» Trecho
Avaliamos também que a situação hoje no Brasil e no Acre é muito ameaçadora para as garantias das nossas terras indígenas. Estamos muito preocupados com isso. Temos também a situação da educação escolar indígena, que está andando para trás; temos a desumanidade da saúde indígena; as grandes obras de estrada, ferrovia, a prospecção de petróleo e gás; temos os benefícios sociais sem consulta e sem critérios apropriados, que estão desestruturando nossas sociedades indígenas; temos vigorando a produção insustentável.

Dentro dos governos, os órgãos de defesa dos povos indígenas estão sem força. No Acre, não podemos contar com a Assessoria Especial de Assuntos Indígenas. No Brasil, a FUNAI perde forças diante do Congresso Nacional e dos ministérios que só querem detonar nossos povos. Esta situação nós vamos mudar, com toda certeza. Para isso, propomos que os governos ouçam mais, dialoguem, consultem nossas comunidades sobre as ações para as Terras Indígenas, pois é assim que se pratica a participação, a cidadania e a obediência em cumprir os direitos indígenas.

» Linhas apresentadas
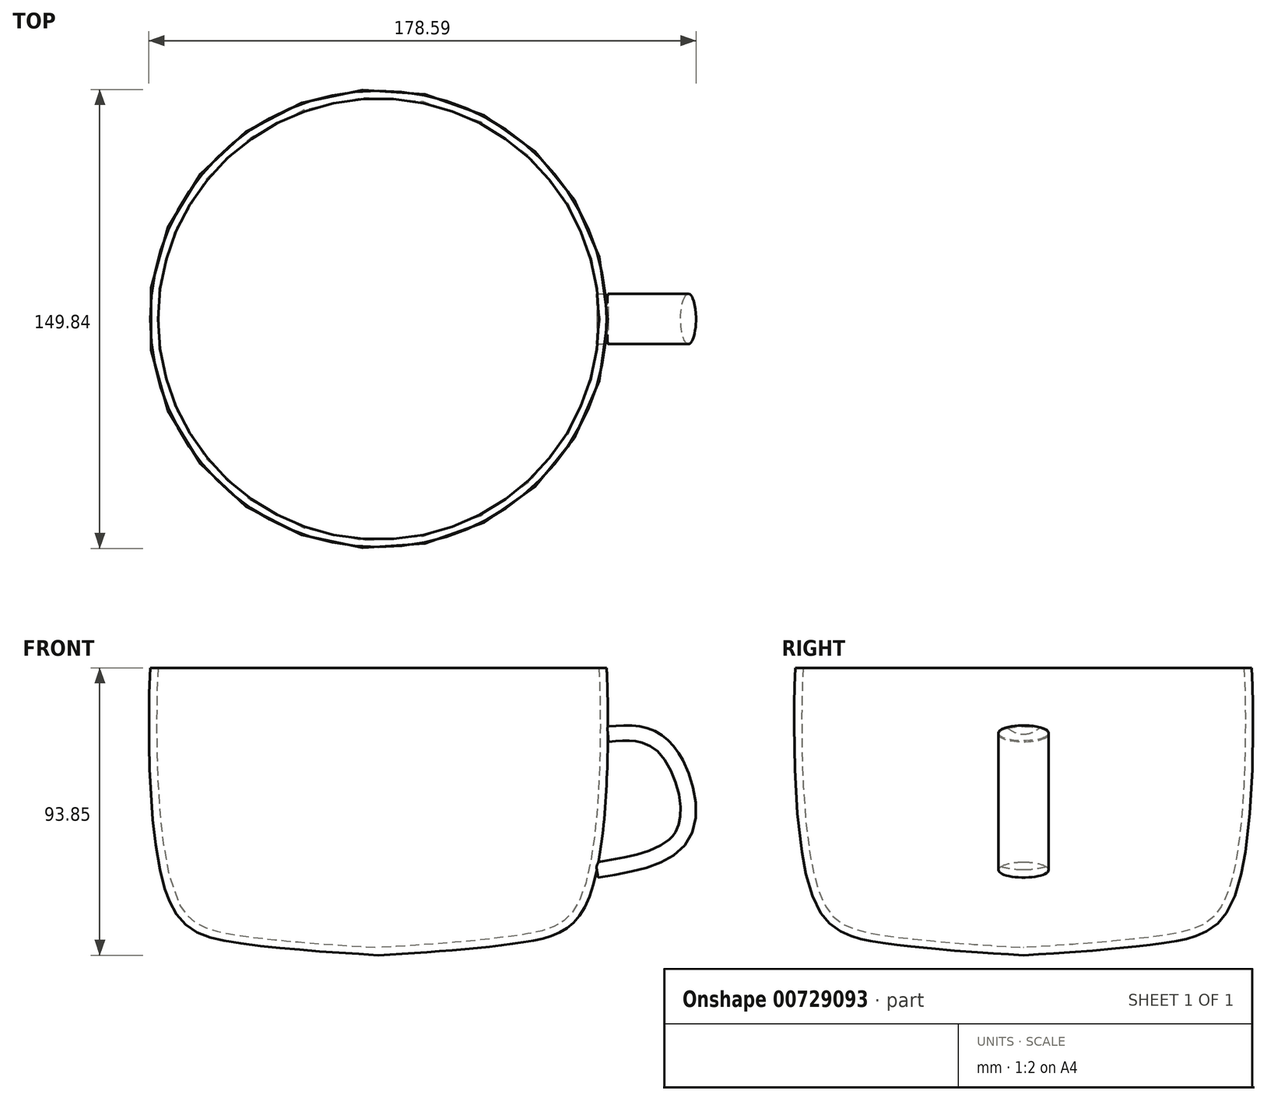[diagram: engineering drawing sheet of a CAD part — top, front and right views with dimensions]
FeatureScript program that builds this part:
annotation { "Feature Type Name" : "Feature", "Feature Type Description" : "" }
export const myFeature = defineFeature(function(context is Context, id is Id, definition is map)
    precondition{}
    {
        {
            var Q0;
            Q0=qCreatedBy(makeId("Front.planeOp"),FACE);
            var sketch = newSketch(context, id + "F0", { "sketchPlane" : qUnion([Q0])});
            skFitSpline(sketch, "E0", {"points": [v(74.5, 93.85) * mm, v(68.73, 18.78) * mm, v(47.45, 4.26) * mm, v(0, 0) * mm], "startDerivative": vector(4.73, -88.68) * mm, "endDerivative": vector(-132.93, -8.23) * mm});
            skLineSegment(sketch, "E1", {"start": v(0, 0) * mm, "end": v(0, 93.85) * mm});
            skLineSegment(sketch, "E2", {"start": v(74.5, 93.85) * mm, "end": v(0, 93.85) * mm});
            skSolve(sketch);
        }
        {
            var Q0;
            Q0=makeQuery(id+"F0.imprint","IMPRINT",FACE,{"disambiguationData":[TD([[makeQuery(id+"F0.imprint","IMPRINT",EDGE,{"derivedFrom":sQuery(id+"F0.wireOp",EDGE,"E0")}),-1.0]])]});
            var Q1;
            Q1=sQuery(id+"F0.wireOp",EDGE,"E1");
            revolve(context, id + "F1", {"surfaceOperationType" : NewSurfaceOperationType.NEW, "entities" : qUnion([Q0]), "axis" : qUnion([Q1]), "revolveType" : RevolveType.FULL});
        }
        {
            var Q0;
            Q0=makeQuery(id+"F1.opRevolve","SWEPT_FACE",FACE,{"disambiguationData":[OSD([sQuery(id+"F0.wireOp",EDGE,"E2")])]});
            shell(context, id + "F2", {"entities" : qUnion([Q0]), "thickness" : 2.5 * mm});
        }
        {
            var Q0;
            Q0=qCreatedBy(makeId("Front.planeOp"),FACE);
            var sketch = newSketch(context, id + "F3", { "sketchPlane" : qUnion([Q0])});
            skFitSpline(sketch, "E3", {"points": [v(0, 0) * mm, v(-14.8, 0.92) * mm, v(-47.88, 2.99) * mm, v(-76.5, 11.52) * mm, v(-75.16, 81.44) * mm, v(-74.5, 93.85) * mm], "construction": true});
            skFitSpline(sketch, "E4", {"points": [v(74.5, 93.85) * mm, v(75.16, 81.44) * mm, v(76.5, 11.52) * mm, v(47.88, 2.99) * mm, v(14.8, 0.92) * mm, v(0, 0) * mm], "construction": true});
            skFitSpline(sketch, "E5", {"points": [v(74.9, 72.18) * mm, v(92.52, 68.67) * mm, v(99.88, 40.32) * mm, v(71.32, 27.83) * mm], "startDerivative": vector(67.77, 5.93) * mm, "endDerivative": vector(-101.6, -16.47) * mm});
            skSolve(sketch);
        }
        {
            var Q0;
            Q0=sQuery(id+"F3.wireOp",VERTEX,"E5.0.internal");
            var Q1;
            Q1=sQuery(id+"F3.wireOp",EDGE,"E5");
            cPlane(context, id + "F4", {"entities" : qUnion([Q0, Q1]), "cplaneType" : CPlaneType.CURVE_POINT, "offset" : 25 * mm, "width" : 150 * mm, "height" : 150 * mm});
        }
        {
            var Q0;
            Q0=qCreatedBy(id+"F4.planeOp",FACE);
            var sketch = newSketch(context, id + "F5", { "sketchPlane" : qUnion([Q0])});
            skEllipse(sketch, "E6", {"center": v(0, 65.38) * mm, "majorRadius": 8.21 * mm, "minorRadius": 2.5 * mm, "majorAxis": v(1, 0)});
            skSolve(sketch);
        }
        {
            var Q0;
            Q0=makeQuery(id+"F5.imprint","IMPRINT",FACE,{"disambiguationData":[TD([[makeQuery(id+"F5.imprint","IMPRINT",EDGE,{"derivedFrom":sQuery(id+"F5.wireOp",EDGE,"E6")}),1.0]])]});
            var Q1;
            Q1=sQuery(id+"F3.wireOp",EDGE,"E5");
            sweep(context, id + "F6", {"operationType" : NewBodyOperationType.ADD, "profiles" : qUnion([Q0]), "path" : qUnion([Q1])});
        }
    });
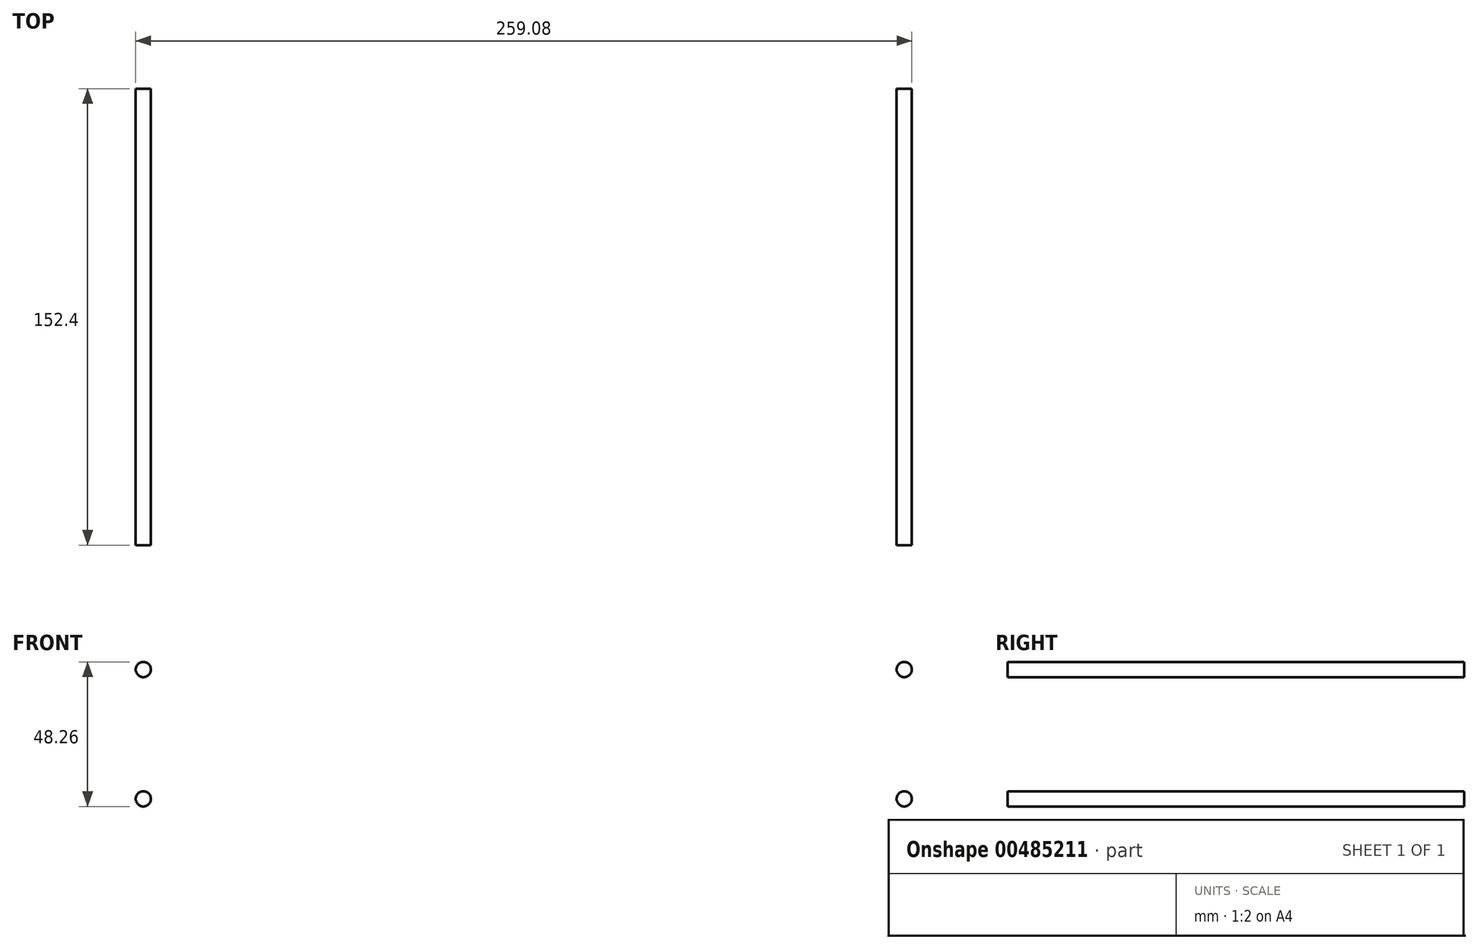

» O que fazer
A - Diga se cada afirmação abaixo está de acordo com o trecho: (i) a FUNAI perde forças diante do Congresso Nacional; (ii) no Acre, é possível contar com a Assessoria Especial de Assuntos Indígenas; (iii) a educação escolar indígena está avançando. Responda sim ou não e cite as palavras do trecho que decidem cada caso.
B - Extraia todas as linhas que contêm a palavra "endDerivative".

» Respostas do exercício
A -
(i) Sim: "a FUNAI perde forças diante do Congresso Nacional"
(ii) Não: "No Acre, não podemos contar com a Assessoria Especial de Assuntos Indígenas."
(iii) Não: "a situação da educação escolar indígena, que está andando para trás"

B -
            skFitSpline(sketch, "E0", {"points": [v(74.5, 93.85) * mm, v(68.73, 18.78) * mm, v(47.45, 4.26) * mm, v(0, 0) * mm], "startDerivative": vector(4.73, -88.68) * mm, "endDerivative": vector(-132.93, -8.23) * mm});
            skFitSpline(sketch, "E5", {"points": [v(74.9, 72.18) * mm, v(92.52, 68.67) * mm, v(99.88, 40.32) * mm, v(71.32, 27.83) * mm], "startDerivative": vector(67.77, 5.93) * mm, "endDerivative": vector(-101.6, -16.47) * mm});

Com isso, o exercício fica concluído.